Выбрать главу

— Захарыч, а цветет ведь травка-то! — воскликнул Михаил, выдергивая травинку. — Гляди, Захарыч!

— Цветет, — сказал Захарыч, разглядывая маленький, с маковое зернышко, голубенький цветочек. — Ей как раз время цвести.

— Эх, мать честная! Травка-муравка!.. — И Пивкин одним махом сбросил сапог, потом другой, нетерпеливо размотал заношенные, почерневшие портянки и, стоя большими, растоптанными белыми ступнями на траве, блаженно улыбался.

Захарыч, повиснув на костылях, давился безудержным смехом.

— Эх, Костя! Не по траве будто иду, а по бархату! Мать честная! Да ты потрогай, эх! — И Пивкин упал на траву, раскинул руки. — Костя, а небо-то…

На них уже отовсюду смотрели люди: из окошек, из-за прясел, из ворот высовывались бабы в изумлении, ребятишки уже поодаль сбились кучкой, а тетка Алда, шедшая на колодец, бросила ведра и стала быстро креститься.

— Народ весь перепугал, — смеясь, сказал Захарыч. — Вставай, слышь.

— До чего хорошо-то, Костя!..

— Вот и лежи у себя на усадьбе сколько влезет, а то всю улицу занял.

— И то правда, — сказал Пивкин, поднимаясь. — Совсем обалдел!.. — Он опять закинул на плечо скатку, подхватил вещмешок, сапоги и так пошел босой, и Захарыч, поглядев на него со стороны, опять не удержал смеха.

— Смейся, смейся! — сказал Пивкин. — Я об этой минуте в самом Берлине, может, мечтал… Тетка Алда, здорово! — крикнул Пивкин.

Алда, перестав креститься, стояла с разинутым ртом — она не узнавала Михаила, да и борода, видно, сильно смутила ее.

— Видишь, — сказал Захарыч, — она приняла тебя за попа.

Но чем ближе было до дома, тем все серьезнее и как-то беспокойнее делался Михаил. Он уже не шутил, не озирался по сторонам, и Захарыч видел, как набухли влагой голубые глаза Михаила.

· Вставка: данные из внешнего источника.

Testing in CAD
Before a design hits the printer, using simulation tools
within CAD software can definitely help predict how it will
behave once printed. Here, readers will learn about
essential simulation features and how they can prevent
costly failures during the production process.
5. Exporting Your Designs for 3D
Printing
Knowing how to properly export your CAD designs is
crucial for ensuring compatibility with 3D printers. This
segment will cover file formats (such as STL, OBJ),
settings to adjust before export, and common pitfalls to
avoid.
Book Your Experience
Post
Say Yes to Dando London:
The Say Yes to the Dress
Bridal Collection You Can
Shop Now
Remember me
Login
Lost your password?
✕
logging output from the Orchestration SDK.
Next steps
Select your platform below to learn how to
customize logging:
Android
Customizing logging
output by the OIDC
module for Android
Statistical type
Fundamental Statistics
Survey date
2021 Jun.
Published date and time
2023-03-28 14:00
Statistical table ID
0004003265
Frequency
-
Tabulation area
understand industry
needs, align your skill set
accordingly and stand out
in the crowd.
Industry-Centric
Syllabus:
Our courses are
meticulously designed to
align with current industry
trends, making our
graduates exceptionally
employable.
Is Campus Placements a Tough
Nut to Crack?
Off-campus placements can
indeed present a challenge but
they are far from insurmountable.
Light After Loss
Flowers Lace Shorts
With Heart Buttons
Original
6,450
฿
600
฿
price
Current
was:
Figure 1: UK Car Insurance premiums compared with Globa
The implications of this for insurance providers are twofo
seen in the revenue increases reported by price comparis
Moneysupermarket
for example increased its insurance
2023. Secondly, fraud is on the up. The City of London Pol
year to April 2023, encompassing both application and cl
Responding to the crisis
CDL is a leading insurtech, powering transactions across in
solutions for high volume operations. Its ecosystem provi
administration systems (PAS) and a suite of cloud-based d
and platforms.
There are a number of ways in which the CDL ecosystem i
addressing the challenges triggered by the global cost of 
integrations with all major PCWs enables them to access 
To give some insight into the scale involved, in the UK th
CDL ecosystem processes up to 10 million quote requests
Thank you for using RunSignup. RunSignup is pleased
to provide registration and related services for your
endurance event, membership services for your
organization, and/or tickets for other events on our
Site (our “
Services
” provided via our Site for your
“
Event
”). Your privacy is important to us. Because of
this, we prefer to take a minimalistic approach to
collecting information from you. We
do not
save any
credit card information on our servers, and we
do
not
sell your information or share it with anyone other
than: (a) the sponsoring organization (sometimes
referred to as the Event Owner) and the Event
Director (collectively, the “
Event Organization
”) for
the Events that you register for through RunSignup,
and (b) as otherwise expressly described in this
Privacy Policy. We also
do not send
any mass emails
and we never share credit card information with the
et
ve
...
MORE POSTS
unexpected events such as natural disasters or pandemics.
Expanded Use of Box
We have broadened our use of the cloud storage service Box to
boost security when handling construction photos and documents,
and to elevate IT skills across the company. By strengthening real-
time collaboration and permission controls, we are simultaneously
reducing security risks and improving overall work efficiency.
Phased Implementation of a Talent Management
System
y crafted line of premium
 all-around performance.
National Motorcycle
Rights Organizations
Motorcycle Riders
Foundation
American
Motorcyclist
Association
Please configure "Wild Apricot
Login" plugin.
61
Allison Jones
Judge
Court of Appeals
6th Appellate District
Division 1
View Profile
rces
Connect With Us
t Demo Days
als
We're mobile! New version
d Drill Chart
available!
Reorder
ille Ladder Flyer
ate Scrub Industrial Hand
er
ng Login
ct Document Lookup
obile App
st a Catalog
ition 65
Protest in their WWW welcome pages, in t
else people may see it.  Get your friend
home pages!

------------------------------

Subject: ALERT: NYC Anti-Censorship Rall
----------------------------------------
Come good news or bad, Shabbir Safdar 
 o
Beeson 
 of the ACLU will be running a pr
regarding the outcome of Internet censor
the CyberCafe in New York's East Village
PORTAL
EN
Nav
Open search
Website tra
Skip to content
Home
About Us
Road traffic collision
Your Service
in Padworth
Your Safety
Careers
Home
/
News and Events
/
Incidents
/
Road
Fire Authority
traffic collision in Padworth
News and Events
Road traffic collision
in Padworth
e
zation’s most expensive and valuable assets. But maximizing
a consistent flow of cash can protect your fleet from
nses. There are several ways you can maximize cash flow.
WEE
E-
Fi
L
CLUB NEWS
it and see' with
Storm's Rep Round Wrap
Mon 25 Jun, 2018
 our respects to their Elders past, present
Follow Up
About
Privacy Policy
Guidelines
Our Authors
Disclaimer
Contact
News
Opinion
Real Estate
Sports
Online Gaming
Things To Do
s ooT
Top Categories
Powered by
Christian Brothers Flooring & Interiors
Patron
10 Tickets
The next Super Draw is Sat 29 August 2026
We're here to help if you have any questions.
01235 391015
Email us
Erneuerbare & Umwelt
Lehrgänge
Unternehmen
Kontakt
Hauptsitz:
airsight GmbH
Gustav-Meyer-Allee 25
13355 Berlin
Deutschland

— Вроде как здесь… — прошептал едва слышно Михаил, останавливаясь наискосок от своего дома.

— Здесь, верно, — подтвердил Захарыч. — Чего встал-то, иди.

Но Михаил как будто прирос к земле и не мог сделать тех последних своих шагов, которые отделяли его от родного порога. Никто его не встречал — ни в доме, ни возле дома во дворе, ни в огороде никого не было видно, и только в тени под завалинкой лежал большой, старый кобель и подозрительно, не спуская грозных желтых глаз, смотрел на Пивкина.

— Буян, — сказал Михаил.

Кобель стукнул хвостом и насторожился.

— Буян, — громче повторил Михаил, словно уверившись, что не ошибся.

Собака медленно поднялась на лапы и боком, словно увлекаемая какой-то неведомой силой, косолапо двинулась к Михаилу, поскуливая, поджимая хвост и вроде бы упираясь даже, но неведомая, непонятная ей сила влекла ее к этому странному, страшному человеку.

— Бу-ян! — крикнул наконец-то своим голосом Пивкин. Пес на мгновение остановился, потом вдруг хрипло, утробно рыкнул, подскочил и огромным прыжком бросился к Михаилу на грудь.

— Узнал, узнал, Буянко! — шептал со слезами на глазах Пивкин и обнимал визжавшего, прыгающего пса. — Узнал!..

А по улице уже бежала Матя. Буян первым учуял ее и, бросив Михаила, полетел навстречу хозяйке, точно что-то хотел сообщить ей. Тут и сам Михаил увидел ее — Матя, жена!.. Запыхалась, платок сбился, глаза, полные радостных слез и тревоги, ничего не видят, кроме какого-то странно чужого и до спазмы родного лица. Упала к нему на грудь как подкошенная, затряслась в плаче, а руки несмело скользили по железкам медалей, натыкались на погоны, на пуговицы.